April was the cruellest month #4


Há uns cinco anos, durante um Abril que foi, efectivamente, o mais cruel dos meses, tinha começado a ler pela primeira vez a Mrs. Dalloway, de Virginia Woolf. Eu era, na altura, uma jovem mulher adulta, no limiar daquilo que eu imaginava ser a 'flor da idade'. Era uma tarde de sol num café da Rua de Ceuta, e eu tinha acabado de comprar o meu primeiro livro do Rui Pires Cabral. Não o cheguei a tirar do saquinho de papel, como pensava, para exibi-lo como um recém adquirido tesouro. Entretinha-me, enquanto esperava, de mãos trémulas e espírito inquieto, com a Mrs. Dalloway, poucos minutos antes de eu ter morrido, ou o mundo ter acabado (não me recordo com precisão, sei apenas que sucederam grandes desastres).

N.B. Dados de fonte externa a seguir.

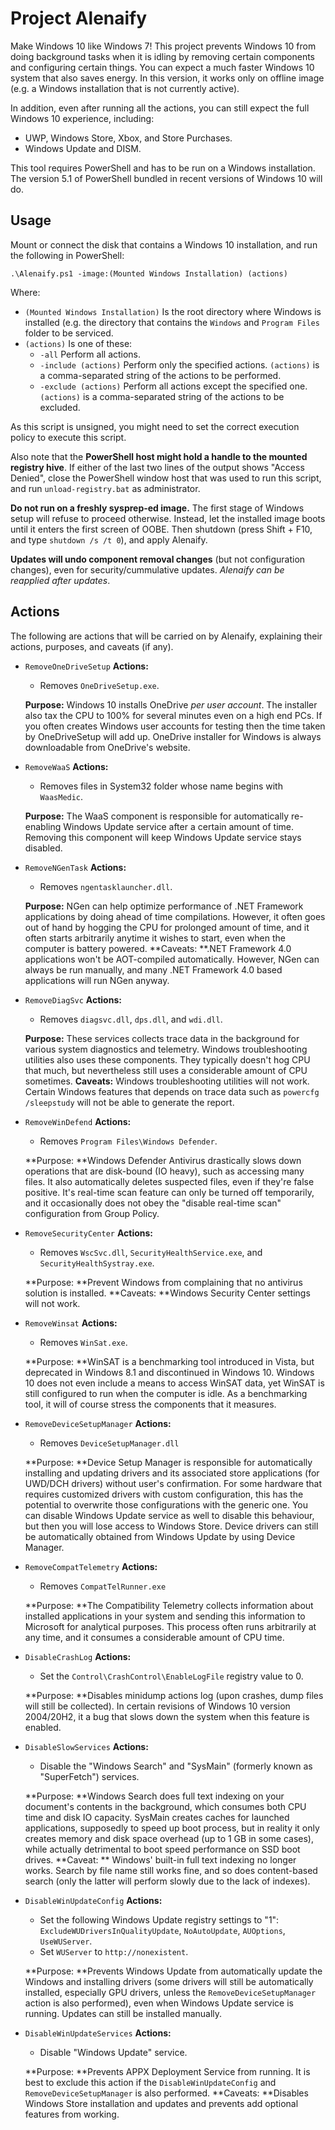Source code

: # Project Alenaify

Make Windows 10 like Windows 7! This project prevents Windows 10 from doing background tasks when it is idling by removing certain components and configuring certain things. You can expect a much faster Windows 10 system that also saves energy. In this version, it works only on offline image (e.g. a Windows installation that is not currently active).

In addition, even after running all the actions, you can still expect the full Windows 10 experience, including:

- UWP, Windows Store, Xbox, and Store Purchases.
- Windows Update and DISM.

This tool requires PowerShell and has to be run on a Windows installation. The version 5.1 of PowerShell bundled in recent versions of Windows 10 will do.

## Usage

Mount or connect the disk that contains a Windows 10 installation, and run the following in PowerShell:

```
.\Alenaify.ps1 -image:(Mounted Windows Installation) (actions)
```

Where:

- `(Mounted Windows Installation)`
  Is the root directory where Windows is installed (e.g. the directory that contains the `Windows` and `Program Files` folder to be serviced.
- `(actions)`
  Is one of these:
  - `-all`
    Perform all actions.
  - `-include (actions)`
    Perform only the specified actions. `(actions)` is a comma-separated string of the actions to be performed.
  - `-exclude (actions)`
    Perform all actions except the specified one. `(actions)` is a comma-separated string of the actions to be excluded.

As this script is unsigned, you might need to set the correct execution policy to execute this script.

Also note that the **PowerShell host might hold a handle to the mounted registry hive**. If either of the last two lines of the output shows "Access Denied", close the PowerShell window host that was used to run this script, and run `unload-registry.bat` as administrator.

**Do not run on a freshly sysprep-ed image.**
The first stage of Windows setup will refuse to proceed otherwise. Instead, let the installed image boots until it enters the first screen of OOBE. Then shutdown (press Shift + F10, and type `shutdown /s /t 0`), and apply Alenaify.

**Updates will undo component removal changes** (but not configuration changes), even for security/cummulative updates. *Alenaify can be reapplied after updates*.

## Actions

The following are actions that will be carried on by Alenaify, explaining their actions, purposes, and caveats (if any).

- `RemoveOneDriveSetup`
  **Actions:**

  - Removes `OneDriveSetup.exe`.

  **Purpose:** Windows 10 installs OneDrive *per user account*. The installer also tax the CPU to 100% for several minutes even on a high end PCs. If you often creates Windows user accounts for testing then the time taken by OneDriveSetup will add up. OneDrive installer for Windows is always downloadable from OneDrive's website.

- `RemoveWaaS`
  **Actions:**

  - Removes files in System32 folder whose name begins with `WaasMedic`.

  **Purpose:** The WaaS component is responsible for automatically re-enabling Windows Update service after a certain amount of time. Removing this component will keep Windows Update service stays disabled.

- `RemoveNGenTask`
  **Actions:**

  - Removes `ngentasklauncher.dll`.

  **Purpose:** NGen can help optimize performance of .NET Framework applications by doing ahead of time compilations. However, it often goes out of hand by hogging the CPU for prolonged amount of time, and it often starts arbitrarily anytime it wishes to start, even when the computer is battery powered.
  **Caveats: **.NET Framework 4.0 applications won't be AOT-compiled automatically. However, NGen can always be run manually, and many .NET Framework 4.0 based applications will run NGen anyway.

- `RemoveDiagSvc`
  **Actions:**

  - Removes `diagsvc.dll`, `dps.dll`, and `wdi.dll`.

  **Purpose:** These services collects trace data in the background for various system diagnostics and telemetry. Windows troubleshooting utilities also uses these components. They typically doesn't hog CPU that much, but nevertheless still uses a considerable amount of CPU sometimes.
  **Caveats:** Windows troubleshooting utilities will not work. Certain Windows features that depends on trace data such as `powercfg /sleepstudy` will not be able to generate the report.

- `RemoveWinDefend`
  **Actions:**

  - Removes `Program Files\Windows Defender`.

  **Purpose: **Windows Defender Antivirus drastically slows down operations that are disk-bound (IO heavy), such as accessing many files. It also automatically deletes suspected files, even if they're false positive. It's real-time scan feature can only be turned off temporarily, and it occasionally does not obey the "disable real-time scan" configuration from Group Policy.

- `RemoveSecurityCenter`
  **Actions:**

  - Removes `WscSvc.dll`, `SecurityHealthService.exe`, and `SecurityHealthSystray.exe`.

  **Purpose: **Prevent Windows from complaining that no antivirus solution is installed.
  **Caveats: **Windows Security Center settings will not work.

- `RemoveWinsat`
  **Actions:**

  - Removes `WinSat.exe`.

  **Purpose: **WinSAT is a benchmarking tool introduced in Vista, but deprecated in Windows 8.1 and discontinued in Windows 10. Windows 10 does not even include a means to access WinSAT data, yet WinSAT is still configured to run when the computer is idle. As a benchmarking tool, it will of course stress the components that it measures.

- `RemoveDeviceSetupManager`
  **Actions:**

  - Removes `DeviceSetupManager.dll`

  **Purpose: **Device Setup Manager is responsible for automatically installing and updating drivers and its associated store applications (for UWD/DCH drivers) without user's confirmation. For some hardware that requires customized drivers with custom configuration, this has the potential to overwrite those configurations with the generic one. You can disable Windows Update service as well to disable this behaviour, but then you will lose access to Windows Store. Device drivers can still be automatically obtained from Windows Update by using Device Manager.

- `RemoveCompatTelemetry`
  **Actions:**

  - Removes `CompatTelRunner.exe`

  **Purpose: **The Compatibility Telemetry collects information about installed applications in your system and sending this information to Microsoft for analytical purposes. This process often runs arbitrarily at any time, and it consumes a considerable amount of CPU time.

- `DisableCrashLog`
  **Actions:**

  - Set the `Control\CrashControl\EnableLogFile` registry value to 0.

  **Purpose: **Disables minidump actions log (upon crashes, dump files will still be collected). In certain revisions of Windows 10 version 2004/20H2, it a bug that slows down the system when this feature is enabled.

- `DisableSlowServices`
  **Actions:**

  - Disable the "Windows Search" and "SysMain" (formerly known as "SuperFetch") services.

  **Purpose: **Windows Search does full text indexing on your document's contents in the background, which consumes both CPU time and disk IO capacity. SysMain creates caches for launched applications, supposedly to speed up boot process, but in reality it only creates memory and disk space overhead (up to 1 GB in some cases), while actually detrimental to boot speed performance on SSD boot drives.
  **Caveat: ** Windows' built-in full text indexing no longer works. Search by file name still works fine, and so does content-based search (only the latter will perform slowly due to the lack of indexes).

- `DisableWinUpdateConfig`
  **Actions:**

  - Set the following Windows Update registry settings to "1": `ExcludeWUDriversInQualityUpdate`, `NoAutoUpdate`, `AUOptions`, `UseWUServer`.
  - Set `WUServer` to `http://nonexistent`.

  **Purpose: **Prevents Windows Update from automatically update the Windows and installing drivers (some drivers will still be automatically installed, especially GPU drivers, unless the `RemoveDeviceSetupManager` action is also performed), even when Windows Update service is running. Updates can still be installed manually.

- `DisableWinUpdateServices`
  **Actions:**

  - Disable "Windows Update" service.

  **Purpose: **Prevents APPX Deployment Service from running. It is best to exclude this action if the `DisableWinUpdateConfig` and `RemoveDeviceSetupManager` is also performed.
  **Caveats: **Disables Windows Store installation and updates and prevents add optional features from working.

John William Waterhouse | Ophelia






Depois regressei, como quem acorda de súbito, ou o mundo regressou, claro, como sempre fazem as coisas seguindo a sua ordem, voltando ao normal. Mas algo de mim ficou preso naquela tarde e já não regressou juntamente com o resto. Depois desse dia, li muitas vezes os poemas preciosos de Rui Pires Cabral, mas não li mais uma única página que fosse de Mrs. Dalloway, até hoje (ou até há dois dias, quando escrevi este texto, mas o Blogger estava avariado). Cinco anos depois, em plena idade balzaquiana, também Abril se tornou um demónio domesticado.

O ano passado reconciliei-me com a Câmpanula de Vidro, de Sylvia Plath, o livro mais assombrado da minha vida. Mrs. Dalloway é o segundo. Estes dias, peguei-lhe novamente, com renovada confiança, em toda a graça dos meus trinta anos, e a leitura está livre do estigma do castigo. Abril não é mais o mês asfixiante das mortes entre as flores. Agora já pode ser só o mês próprio para a Ana Teresa Pereira.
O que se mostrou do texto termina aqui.